An IEEE Compliant Floating-Point Adder that Conforms with the Pipelined Packet-Forwarding Paradigm

  • Authors:
  • Asger Munk Nielsen;David W. Matula;C. N. Lyu;Guy Even

  • Affiliations:
  • MIPS Denmark Ballerup, Denmark;Southern Methodist Univ., Dallas, TX;Nisham Systems, San Jose, CA;Tel Aviv Univ., Tel Aviv, Israel

  • Venue:
  • IEEE Transactions on Computers
  • Year:
  • 2000

Quantified Score

Hi-index 14.98

Visualization

Abstract

This paper presents a floating-point addition algorithm and adder pipeline design employing a packet forwarding pipeline paradigm. The packet forwarding format and the proposed algorithms constitute a new paradigm for handling data hazards in deeply pipelined floating-point pipelines.
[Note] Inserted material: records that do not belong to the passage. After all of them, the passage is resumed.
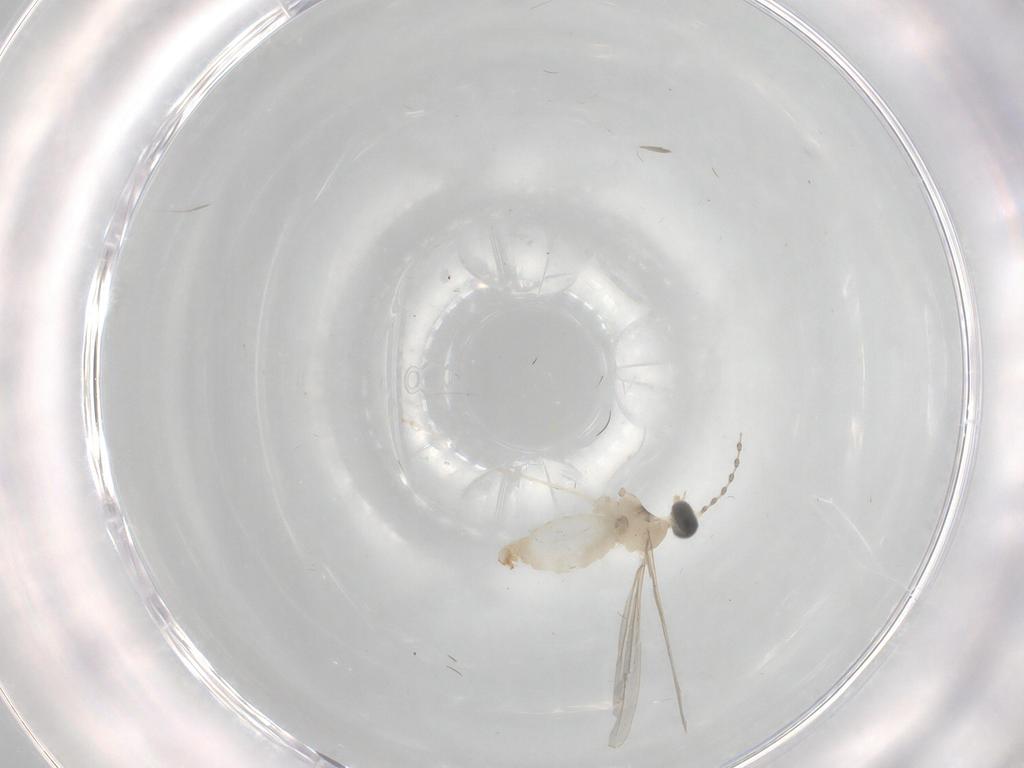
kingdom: Animalia
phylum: Arthropoda
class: Insecta
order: Diptera
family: Cecidomyiidae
The addition and rounding algorithms employ a four stage execution phase pipeline with each stage suitable for implementation in a short clock period, assuming about 15 logic levels per cycle. The first two cycles are related to addition proper and are the focus of this paper. The last two cycles perform the rounding and have been covered in a paper by Matula and Nielsen [8]. The addition algorithm accepts one operand in a standard binary floating-point format at the start of cycle one. The second operand is represented in the packet forwarding floating-point format, namely, it is divided into four parts: the sign bit, the exponent string, the principal part of the significand, and the carry-round packet. The first three parts of the second operand are input at the start of cycle one and the carry-round packet is input at the start of cycle two. The result is output in two formats that both represent the rounded result as required by the IEEE 754 standard. The result is output in the packet forwarding floating-point format at the end of cycles two and three to allow forwarding with an effective latency of two cycles. The result is also output in standard IEEE 754 binary format at the end of cycle four for retirement to a register. The packet forwarding result is thus available with an effective two cycle latency for forwarding to the start of the adder pipeline or to a cooperating multiplier pipeline accepting a packet forwarding operand. The effective latency of the proposed design is two cycles for successive dependent operations while preserving IEEE 754 binary floating-point compatibility.